Mumbai: On Tuesday, the benchmark indices, Sensex and Nifty, experienced a decline in a volatile trading session, primarily due to profit-taking in banking and oil sectors, as investors remained cautious amid escalating tensions between India and Pakistan.
The BSE Sensex, which had seen two consecutive days of gains, fell by 155.77 points or 0.19 percent, closing at 80,641.07. At one point during the day, it had dropped by 315.81 points, reaching a low of 80,481.03.
Similarly, the NSE Nifty decreased by 81.55 points or 0.33 percent, settling at 24,379.60.
Analysts noted that trading remained constrained ahead of the US Federal Reserve's upcoming policy announcement and ongoing concerns regarding US-China trade discussions.

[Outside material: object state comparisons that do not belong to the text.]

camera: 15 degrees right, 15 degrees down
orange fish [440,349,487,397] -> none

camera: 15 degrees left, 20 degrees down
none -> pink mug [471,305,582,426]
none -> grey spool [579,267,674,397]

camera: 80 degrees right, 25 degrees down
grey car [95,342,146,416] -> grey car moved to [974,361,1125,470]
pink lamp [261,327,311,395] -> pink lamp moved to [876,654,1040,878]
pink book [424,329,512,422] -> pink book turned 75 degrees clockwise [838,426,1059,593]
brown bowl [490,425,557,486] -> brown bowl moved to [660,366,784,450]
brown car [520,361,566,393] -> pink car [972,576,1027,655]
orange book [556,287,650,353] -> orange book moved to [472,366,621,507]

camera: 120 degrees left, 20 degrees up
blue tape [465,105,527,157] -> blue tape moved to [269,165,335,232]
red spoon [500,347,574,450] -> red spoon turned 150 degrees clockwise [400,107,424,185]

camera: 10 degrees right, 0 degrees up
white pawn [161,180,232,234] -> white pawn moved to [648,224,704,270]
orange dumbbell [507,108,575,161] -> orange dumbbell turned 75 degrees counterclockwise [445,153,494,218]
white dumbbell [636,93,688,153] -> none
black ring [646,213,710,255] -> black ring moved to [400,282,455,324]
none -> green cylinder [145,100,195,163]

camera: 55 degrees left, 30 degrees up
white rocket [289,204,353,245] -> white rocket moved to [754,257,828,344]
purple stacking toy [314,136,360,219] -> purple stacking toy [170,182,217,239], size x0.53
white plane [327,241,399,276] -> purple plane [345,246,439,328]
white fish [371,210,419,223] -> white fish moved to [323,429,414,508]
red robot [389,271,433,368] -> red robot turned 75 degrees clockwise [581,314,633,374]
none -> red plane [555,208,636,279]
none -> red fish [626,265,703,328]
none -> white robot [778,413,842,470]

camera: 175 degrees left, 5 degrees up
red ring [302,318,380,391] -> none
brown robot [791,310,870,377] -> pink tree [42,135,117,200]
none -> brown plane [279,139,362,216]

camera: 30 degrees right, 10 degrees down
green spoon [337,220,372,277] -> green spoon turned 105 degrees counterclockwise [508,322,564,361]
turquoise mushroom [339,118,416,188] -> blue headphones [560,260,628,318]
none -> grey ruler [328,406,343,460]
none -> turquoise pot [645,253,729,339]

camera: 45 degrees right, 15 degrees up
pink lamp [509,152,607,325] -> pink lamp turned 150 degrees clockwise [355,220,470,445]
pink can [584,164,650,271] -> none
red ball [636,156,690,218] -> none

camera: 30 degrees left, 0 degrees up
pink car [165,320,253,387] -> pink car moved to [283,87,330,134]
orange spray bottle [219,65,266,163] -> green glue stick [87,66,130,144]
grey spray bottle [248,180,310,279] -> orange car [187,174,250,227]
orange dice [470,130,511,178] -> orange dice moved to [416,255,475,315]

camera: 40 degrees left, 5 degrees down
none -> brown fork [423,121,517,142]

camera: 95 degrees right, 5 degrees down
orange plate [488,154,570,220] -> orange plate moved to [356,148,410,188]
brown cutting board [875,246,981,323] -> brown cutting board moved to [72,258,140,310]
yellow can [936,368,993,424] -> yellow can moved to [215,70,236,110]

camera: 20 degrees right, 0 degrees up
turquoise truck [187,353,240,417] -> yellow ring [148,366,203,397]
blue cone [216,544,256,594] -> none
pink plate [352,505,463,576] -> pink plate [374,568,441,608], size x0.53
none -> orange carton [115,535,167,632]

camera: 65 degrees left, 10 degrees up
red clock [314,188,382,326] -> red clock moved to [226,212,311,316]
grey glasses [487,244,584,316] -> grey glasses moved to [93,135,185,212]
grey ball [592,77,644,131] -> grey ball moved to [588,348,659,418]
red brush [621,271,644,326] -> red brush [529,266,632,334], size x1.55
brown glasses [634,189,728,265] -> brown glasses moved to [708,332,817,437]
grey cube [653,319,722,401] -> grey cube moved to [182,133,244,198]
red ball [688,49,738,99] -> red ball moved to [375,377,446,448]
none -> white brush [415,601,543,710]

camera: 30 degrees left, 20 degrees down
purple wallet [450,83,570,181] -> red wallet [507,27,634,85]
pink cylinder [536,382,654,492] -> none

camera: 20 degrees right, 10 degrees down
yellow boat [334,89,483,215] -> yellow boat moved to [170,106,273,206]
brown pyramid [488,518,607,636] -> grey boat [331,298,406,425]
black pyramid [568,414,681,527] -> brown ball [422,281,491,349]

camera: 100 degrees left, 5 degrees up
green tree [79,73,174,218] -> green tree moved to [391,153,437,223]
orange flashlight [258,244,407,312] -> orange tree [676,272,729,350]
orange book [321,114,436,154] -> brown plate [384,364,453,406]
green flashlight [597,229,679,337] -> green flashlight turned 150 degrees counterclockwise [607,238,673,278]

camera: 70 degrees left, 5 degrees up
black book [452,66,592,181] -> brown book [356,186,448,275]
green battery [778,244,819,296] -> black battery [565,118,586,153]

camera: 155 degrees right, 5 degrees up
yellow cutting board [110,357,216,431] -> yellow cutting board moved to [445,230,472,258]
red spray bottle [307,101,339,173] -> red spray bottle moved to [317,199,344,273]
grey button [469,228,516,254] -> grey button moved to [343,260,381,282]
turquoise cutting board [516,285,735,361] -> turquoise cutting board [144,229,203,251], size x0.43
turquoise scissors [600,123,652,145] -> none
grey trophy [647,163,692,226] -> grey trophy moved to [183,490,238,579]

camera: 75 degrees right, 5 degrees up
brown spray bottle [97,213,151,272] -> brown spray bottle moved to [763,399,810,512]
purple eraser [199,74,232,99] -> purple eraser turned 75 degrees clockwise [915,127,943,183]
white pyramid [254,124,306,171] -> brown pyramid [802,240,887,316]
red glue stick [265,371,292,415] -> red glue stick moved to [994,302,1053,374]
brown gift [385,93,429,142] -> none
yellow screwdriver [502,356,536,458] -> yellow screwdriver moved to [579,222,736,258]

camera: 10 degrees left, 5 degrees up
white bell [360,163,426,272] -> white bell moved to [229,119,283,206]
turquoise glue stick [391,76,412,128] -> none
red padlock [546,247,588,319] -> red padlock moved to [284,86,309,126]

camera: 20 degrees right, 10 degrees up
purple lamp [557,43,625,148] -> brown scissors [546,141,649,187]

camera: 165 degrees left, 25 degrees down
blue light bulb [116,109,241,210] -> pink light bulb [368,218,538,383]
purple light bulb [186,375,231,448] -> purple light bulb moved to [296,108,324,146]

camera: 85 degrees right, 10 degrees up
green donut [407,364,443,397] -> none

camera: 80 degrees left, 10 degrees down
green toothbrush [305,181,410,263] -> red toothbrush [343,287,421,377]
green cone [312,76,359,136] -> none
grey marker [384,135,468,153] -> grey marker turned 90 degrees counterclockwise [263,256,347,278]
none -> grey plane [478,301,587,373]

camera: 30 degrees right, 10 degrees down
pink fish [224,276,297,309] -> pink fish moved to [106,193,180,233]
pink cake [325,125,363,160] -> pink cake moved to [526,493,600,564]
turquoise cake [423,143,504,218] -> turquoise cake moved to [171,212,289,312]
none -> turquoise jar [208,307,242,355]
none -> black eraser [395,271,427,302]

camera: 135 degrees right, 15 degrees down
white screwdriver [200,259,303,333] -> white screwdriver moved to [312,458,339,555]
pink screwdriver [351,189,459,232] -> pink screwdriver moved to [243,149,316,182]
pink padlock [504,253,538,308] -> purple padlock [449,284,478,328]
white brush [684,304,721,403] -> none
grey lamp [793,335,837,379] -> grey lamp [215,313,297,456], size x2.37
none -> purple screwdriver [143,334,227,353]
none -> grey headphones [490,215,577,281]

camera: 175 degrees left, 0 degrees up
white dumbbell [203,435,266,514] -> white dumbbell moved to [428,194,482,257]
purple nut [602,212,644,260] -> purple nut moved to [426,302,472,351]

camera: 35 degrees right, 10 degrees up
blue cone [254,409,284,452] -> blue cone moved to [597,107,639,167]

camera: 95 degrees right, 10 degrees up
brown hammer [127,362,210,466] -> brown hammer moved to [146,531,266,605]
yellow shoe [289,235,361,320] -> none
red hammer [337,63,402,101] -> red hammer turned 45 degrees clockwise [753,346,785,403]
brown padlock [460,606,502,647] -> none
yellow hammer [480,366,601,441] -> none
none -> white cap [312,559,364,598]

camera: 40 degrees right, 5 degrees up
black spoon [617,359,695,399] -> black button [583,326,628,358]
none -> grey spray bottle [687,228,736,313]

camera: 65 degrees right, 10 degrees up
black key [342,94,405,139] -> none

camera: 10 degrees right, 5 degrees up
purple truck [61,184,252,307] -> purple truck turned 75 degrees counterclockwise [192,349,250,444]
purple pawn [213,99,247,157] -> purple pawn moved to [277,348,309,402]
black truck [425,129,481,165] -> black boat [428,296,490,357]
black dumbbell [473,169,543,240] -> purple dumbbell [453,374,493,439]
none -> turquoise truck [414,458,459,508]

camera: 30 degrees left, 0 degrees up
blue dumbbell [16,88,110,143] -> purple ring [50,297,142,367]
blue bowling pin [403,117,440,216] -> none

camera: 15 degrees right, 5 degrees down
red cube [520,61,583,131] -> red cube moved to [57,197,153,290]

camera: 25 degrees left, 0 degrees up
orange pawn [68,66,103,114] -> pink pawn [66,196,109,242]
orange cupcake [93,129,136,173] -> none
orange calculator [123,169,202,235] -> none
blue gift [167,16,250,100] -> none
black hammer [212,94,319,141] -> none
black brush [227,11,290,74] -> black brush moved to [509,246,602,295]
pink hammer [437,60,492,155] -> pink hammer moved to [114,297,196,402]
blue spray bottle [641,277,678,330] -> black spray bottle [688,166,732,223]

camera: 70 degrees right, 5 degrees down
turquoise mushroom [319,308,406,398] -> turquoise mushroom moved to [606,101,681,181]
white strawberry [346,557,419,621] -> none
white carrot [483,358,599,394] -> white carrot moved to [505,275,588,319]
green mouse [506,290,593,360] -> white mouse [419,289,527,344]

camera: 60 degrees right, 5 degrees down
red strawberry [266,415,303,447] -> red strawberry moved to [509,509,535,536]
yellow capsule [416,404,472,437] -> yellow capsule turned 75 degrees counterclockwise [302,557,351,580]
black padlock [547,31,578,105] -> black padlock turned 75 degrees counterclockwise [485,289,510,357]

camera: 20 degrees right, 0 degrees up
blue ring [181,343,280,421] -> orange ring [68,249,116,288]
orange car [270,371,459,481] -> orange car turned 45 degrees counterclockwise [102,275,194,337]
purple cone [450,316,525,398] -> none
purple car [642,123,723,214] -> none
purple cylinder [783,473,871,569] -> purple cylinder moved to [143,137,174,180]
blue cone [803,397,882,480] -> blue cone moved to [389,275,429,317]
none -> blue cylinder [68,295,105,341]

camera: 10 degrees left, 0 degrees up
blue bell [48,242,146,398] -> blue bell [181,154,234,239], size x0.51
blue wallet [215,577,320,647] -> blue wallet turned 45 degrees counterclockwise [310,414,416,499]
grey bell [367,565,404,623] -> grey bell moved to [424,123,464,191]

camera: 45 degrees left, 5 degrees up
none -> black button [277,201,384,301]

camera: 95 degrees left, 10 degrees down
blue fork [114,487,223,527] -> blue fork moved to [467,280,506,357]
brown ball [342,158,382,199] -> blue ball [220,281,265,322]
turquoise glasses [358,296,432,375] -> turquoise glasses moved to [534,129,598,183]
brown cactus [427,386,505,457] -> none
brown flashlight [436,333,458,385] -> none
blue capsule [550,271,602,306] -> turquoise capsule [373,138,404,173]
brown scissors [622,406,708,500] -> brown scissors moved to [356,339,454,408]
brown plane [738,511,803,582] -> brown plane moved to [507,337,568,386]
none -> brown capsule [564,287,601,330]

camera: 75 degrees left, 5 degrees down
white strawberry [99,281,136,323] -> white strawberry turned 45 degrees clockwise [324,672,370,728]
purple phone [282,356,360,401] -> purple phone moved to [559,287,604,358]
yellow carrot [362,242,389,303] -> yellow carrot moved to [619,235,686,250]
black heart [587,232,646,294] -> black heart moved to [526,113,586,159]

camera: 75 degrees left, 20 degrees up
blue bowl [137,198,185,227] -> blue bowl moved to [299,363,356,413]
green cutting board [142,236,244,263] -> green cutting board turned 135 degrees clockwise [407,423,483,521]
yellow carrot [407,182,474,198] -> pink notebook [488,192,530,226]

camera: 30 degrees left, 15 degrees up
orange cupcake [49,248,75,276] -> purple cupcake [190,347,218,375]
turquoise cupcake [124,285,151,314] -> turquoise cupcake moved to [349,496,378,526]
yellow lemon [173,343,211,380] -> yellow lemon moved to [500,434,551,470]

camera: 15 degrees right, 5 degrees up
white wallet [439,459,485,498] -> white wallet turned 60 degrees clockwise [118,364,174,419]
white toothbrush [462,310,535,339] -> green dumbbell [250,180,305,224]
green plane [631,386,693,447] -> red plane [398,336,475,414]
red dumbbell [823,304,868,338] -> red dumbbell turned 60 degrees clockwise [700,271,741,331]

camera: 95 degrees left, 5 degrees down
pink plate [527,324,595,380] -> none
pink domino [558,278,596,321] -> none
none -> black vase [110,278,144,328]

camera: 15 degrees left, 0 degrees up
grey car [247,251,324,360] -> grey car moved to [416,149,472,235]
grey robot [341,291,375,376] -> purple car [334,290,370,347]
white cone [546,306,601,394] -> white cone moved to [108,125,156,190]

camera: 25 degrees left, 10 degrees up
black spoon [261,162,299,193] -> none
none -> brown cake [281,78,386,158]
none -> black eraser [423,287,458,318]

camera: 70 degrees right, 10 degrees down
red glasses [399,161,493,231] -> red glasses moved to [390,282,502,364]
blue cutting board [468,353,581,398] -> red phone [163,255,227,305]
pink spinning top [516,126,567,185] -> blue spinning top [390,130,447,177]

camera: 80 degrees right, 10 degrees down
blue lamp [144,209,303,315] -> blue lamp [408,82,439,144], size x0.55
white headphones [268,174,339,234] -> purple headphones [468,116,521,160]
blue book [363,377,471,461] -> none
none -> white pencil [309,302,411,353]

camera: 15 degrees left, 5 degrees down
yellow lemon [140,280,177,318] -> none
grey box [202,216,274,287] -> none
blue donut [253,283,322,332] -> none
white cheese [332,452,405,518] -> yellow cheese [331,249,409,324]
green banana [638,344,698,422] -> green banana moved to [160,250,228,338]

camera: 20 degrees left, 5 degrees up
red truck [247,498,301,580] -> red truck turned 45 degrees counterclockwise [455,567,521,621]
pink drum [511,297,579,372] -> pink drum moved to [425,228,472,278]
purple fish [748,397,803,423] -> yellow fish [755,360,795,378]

In response to the rising tensions following the Pahalgam terror incident, the Union Home Ministry has instructed states and Union Territories to conduct mock drills.
These drills will encompass nearly 300 'civil defence districts' that house sensitive facilities, including nuclear power plants, military installations, refineries, and hydroelectric dams. Activities will include air-raid warning siren tests, civilian training for potential hostile attacks, and the maintenance of bunkers and trenches.
Among the major losers on the Sensex were companies like Eternal, Tata Motors, State Bank of India, Adani Ports, NTPC, IndusInd Bank, Bajaj Finance, Asian Paints, Axis Bank, and Sun Pharma.
Conversely, Bharti Airtel, Tata Steel, Mahindra & Mahindra, Hindustan Unilever, Nestle, and Maruti saw gains.
Asian markets showed mixed results, with Shanghai's SSE Composite index and Hong Kong's Hang Seng closing higher, while South Korean and Japanese markets were closed for holidays.
European markets were trading lower, and US markets ended in the red on Monday.
According to exchange data, Foreign Institutional Investors (FIIs) purchased equities worth Rs 497.79 crore on Monday.
The global oil benchmark, Brent crude, surged by 2.76 percent to USD 61.85 per barrel.
"The domestic market has been consolidating in recent sessions following a robust recovery, influenced by cautious sentiment due to India-Pakistan border tensions. Additionally, weak earnings growth for the current quarter has further affected market performance," stated Vinod Nair, Head of Research at Geojit Investments Limited.
"Investors are also closely watching India's trade negotiations with the US. Speculation surrounding the US Federal Reserve's policies is gaining attention, particularly as no rate cuts are anticipated in the near future, impacting global market trends."
In a positive note, India's service sector activity saw a slight uptick in April, driven by an increase in new order inflows, which also supported faster employment growth, according to a monthly survey released on Tuesday.
The seasonally adjusted HSBC India Services PMI Business Activity Index rose to 58.7 in April, up from 58.5 in March, indicating a robust expansion in service sector output.
On Monday, the 30-share BSE benchmark had gained 294.85 points or 0.37 percent, closing at 80,796.84, while the Nifty increased by 114.45 points or 0.47 percent to reach 24,461.15.